» Data excerpts

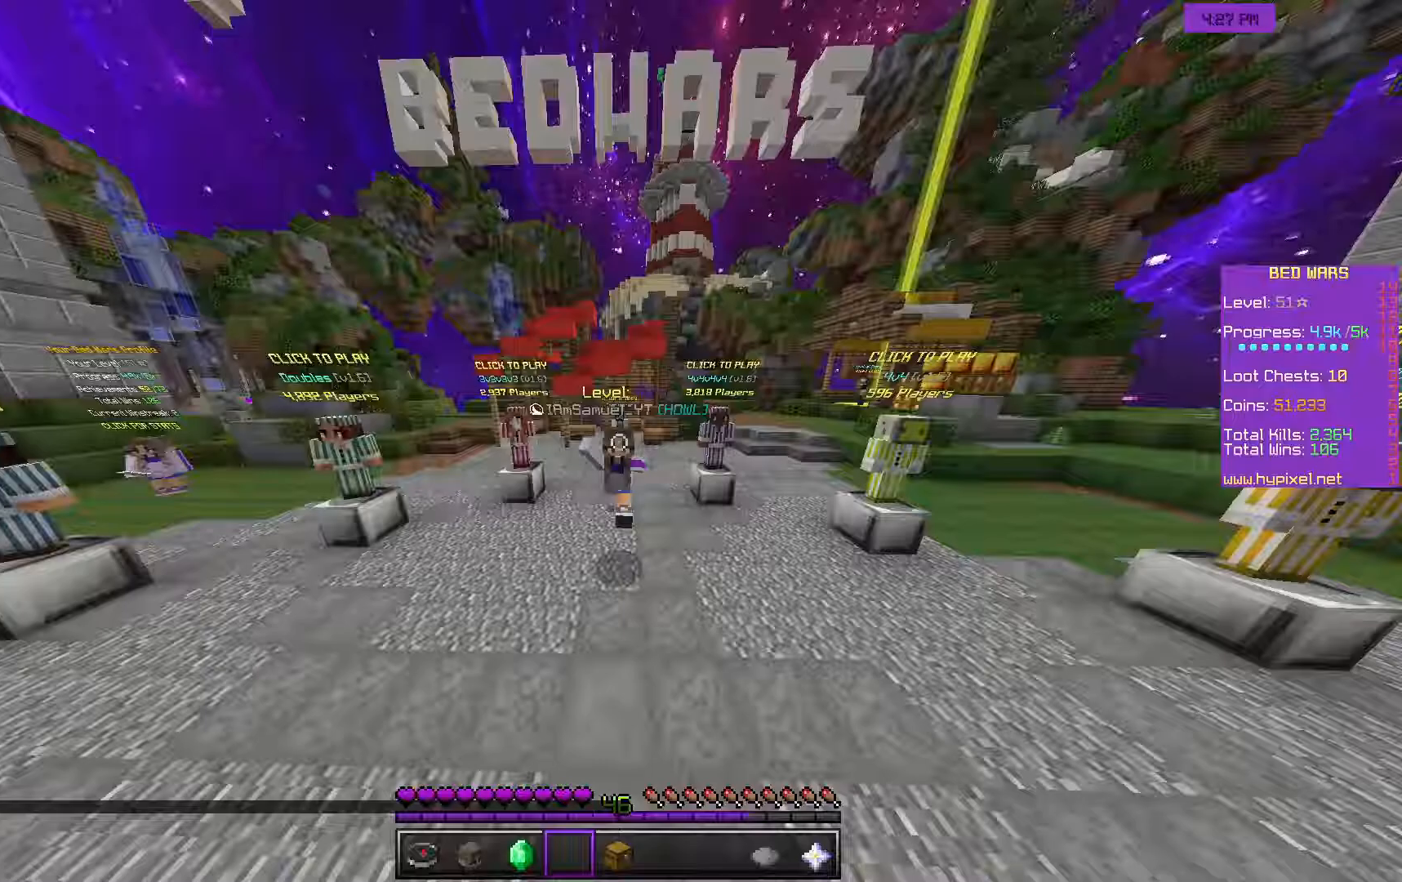
Gameplay with keyboard and mouse; each line is a JSON object with the keys and mouse buttons held at the frame after it. "events" lists presses ("down") and releases ("up") of "a", "d", "s", "w", "mouse_left" and "mouse_right" between this image and that frame as [ms after this image, input, new state], when the widget could be followed in between. "mouse_left", "mouse_right" = the "left", "right" buttons of the "mouse" list. No other keys are recorded. Fast repeated clicks can show as one long hold. Mouse movement is not recorded.
{"keys": ["w"], "mouse": [], "events": [[350, "mouse_left", "up"]]}
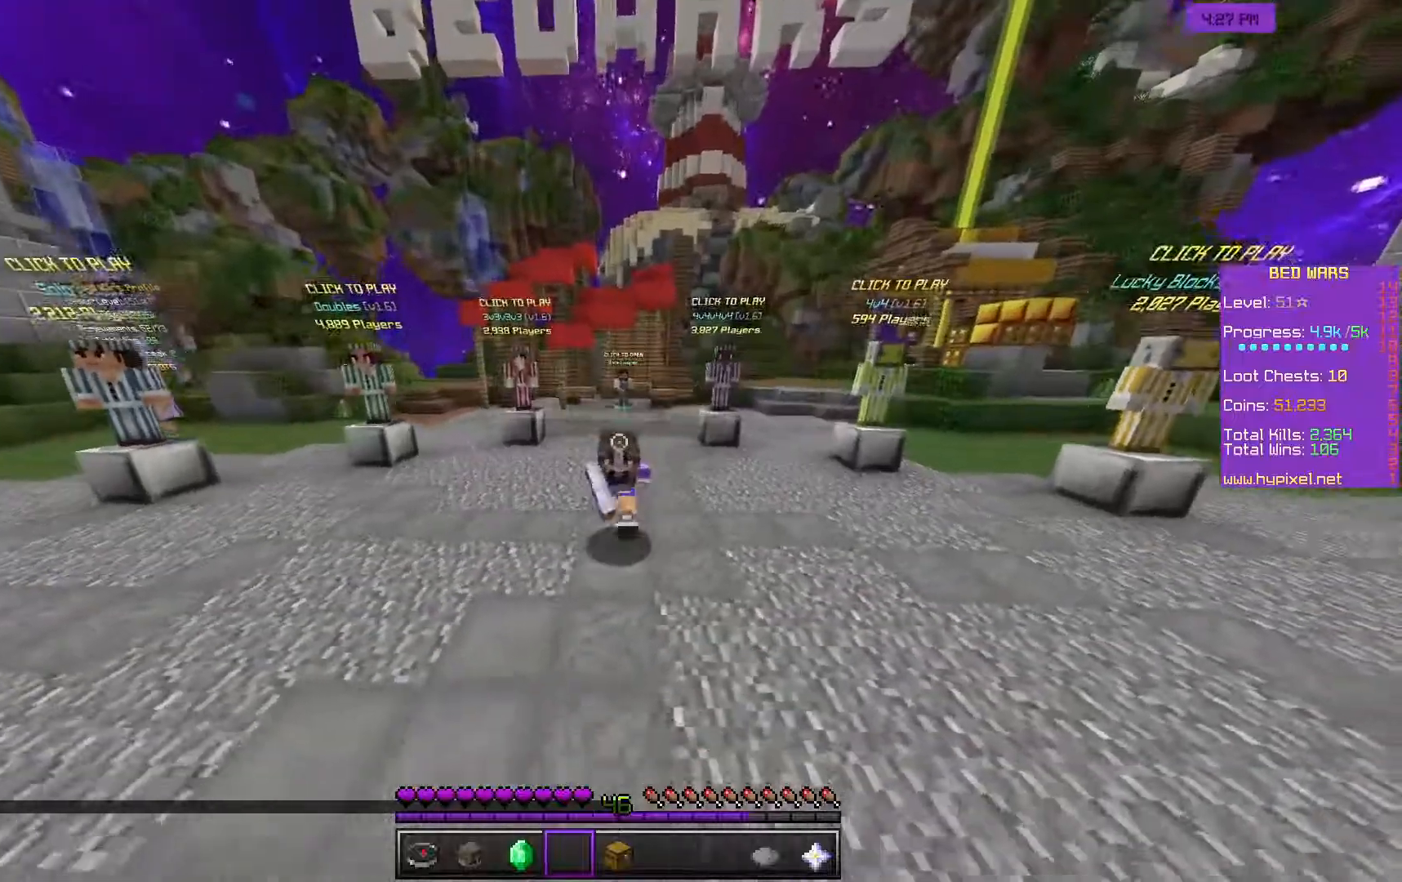
{"keys": ["w"], "mouse": [], "events": []}
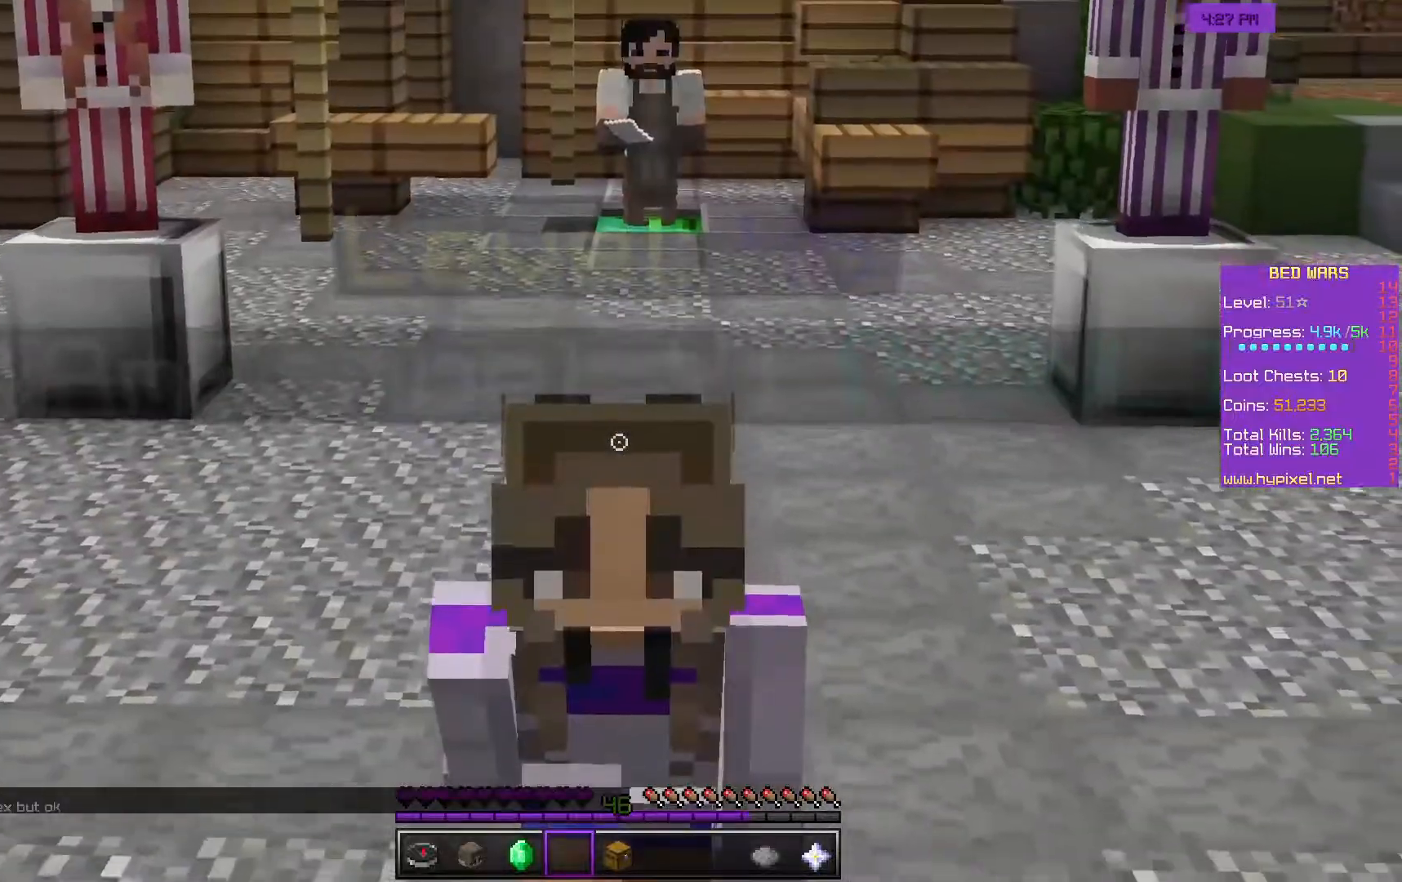
{"keys": ["w"], "mouse": [], "events": [[267, "mouse_left", "down"], [300, "mouse_left", "up"], [317, "mouse_left", "down"], [467, "mouse_left", "up"]]}
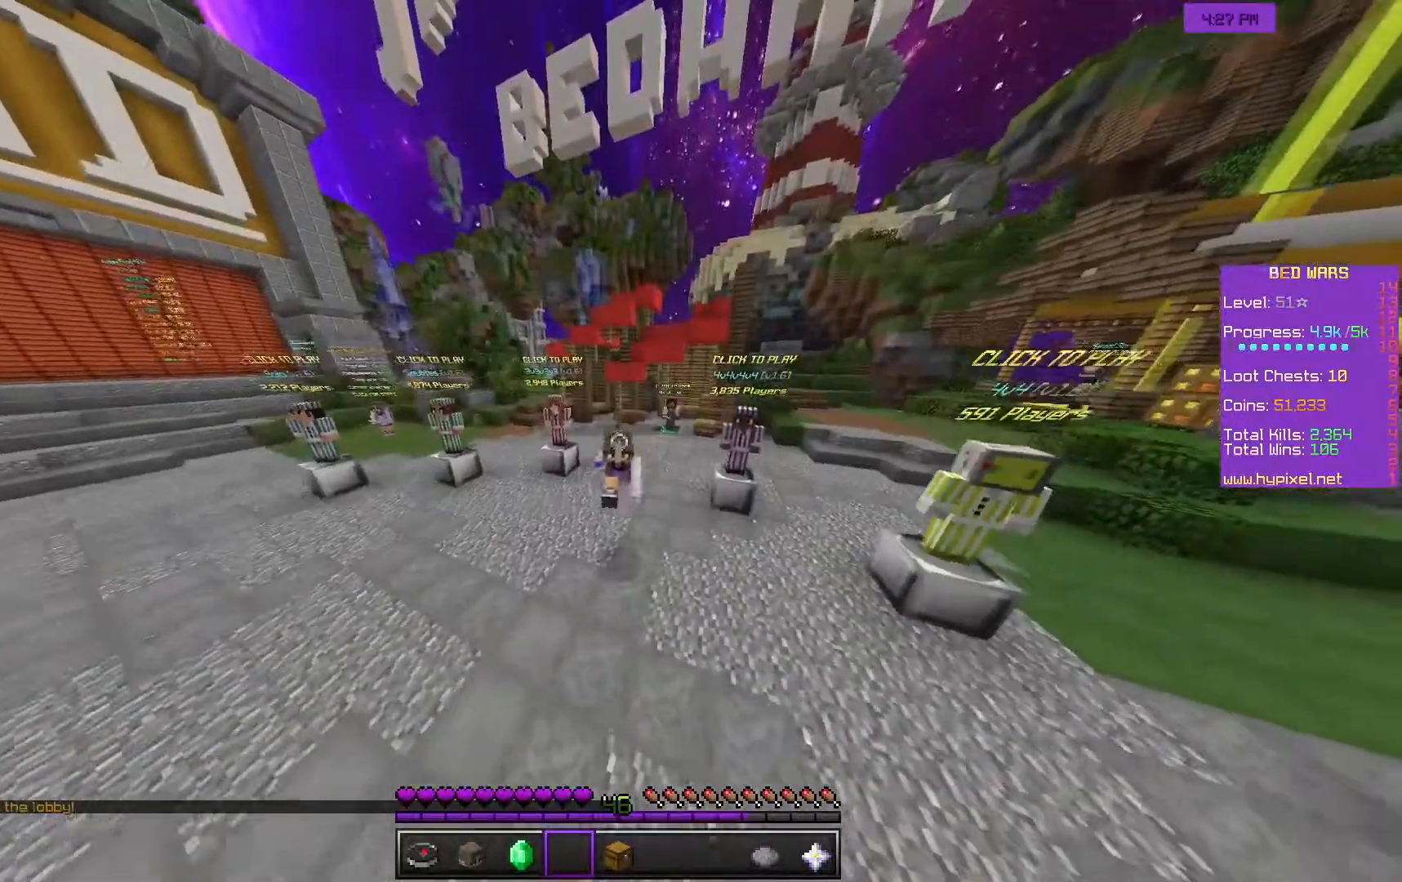
{"keys": ["w"], "mouse": [], "events": []}
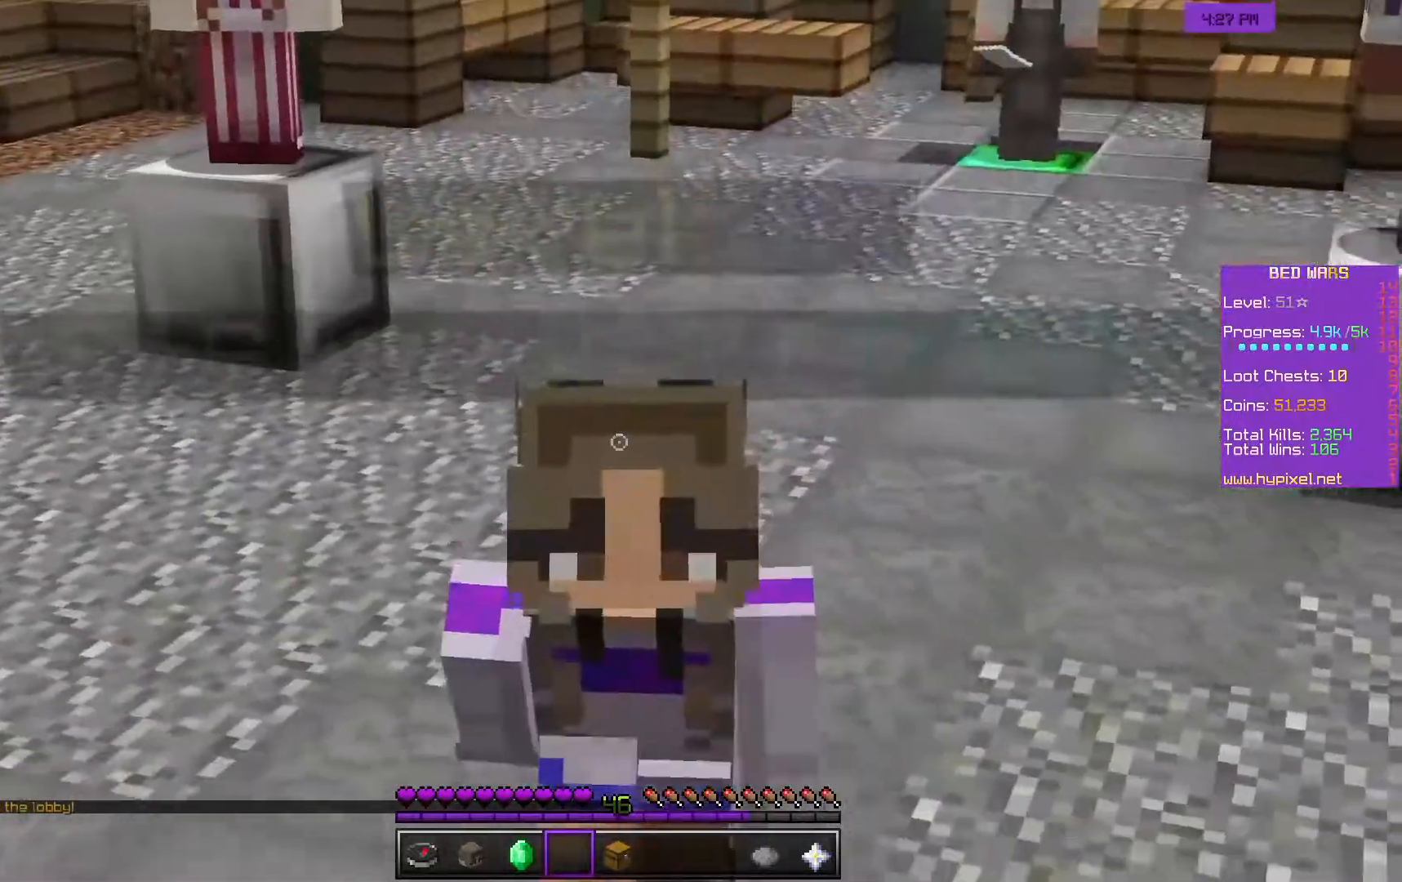
{"keys": [], "mouse": [], "events": [[400, "w", "up"]]}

» Activity
Would you return the records exactly, keeping out every picture?

» Worked solution
Gameplay with keyboard and mouse; each line is a JSON object with the keys and mouse buttons held at the frame after it. "events" lists presses ("down") and releases ("up") of "a", "d", "s", "w", "mouse_left" and "mouse_right" between this image and that frame as [ms after this image, input, new state], when the widget could be followed in between. "mouse_left", "mouse_right" = the "left", "right" buttons of the "mouse" list. No other keys are recorded. Fast repeated clicks can show as one long hold. Mouse movement is not recorded.
{"keys": ["w"], "mouse": [], "events": [[350, "mouse_left", "up"]]}
{"keys": ["w"], "mouse": [], "events": []}
{"keys": ["w"], "mouse": [], "events": [[267, "mouse_left", "down"], [300, "mouse_left", "up"], [317, "mouse_left", "down"], [467, "mouse_left", "up"]]}
{"keys": ["w"], "mouse": [], "events": []}
{"keys": [], "mouse": [], "events": [[400, "w", "up"]]}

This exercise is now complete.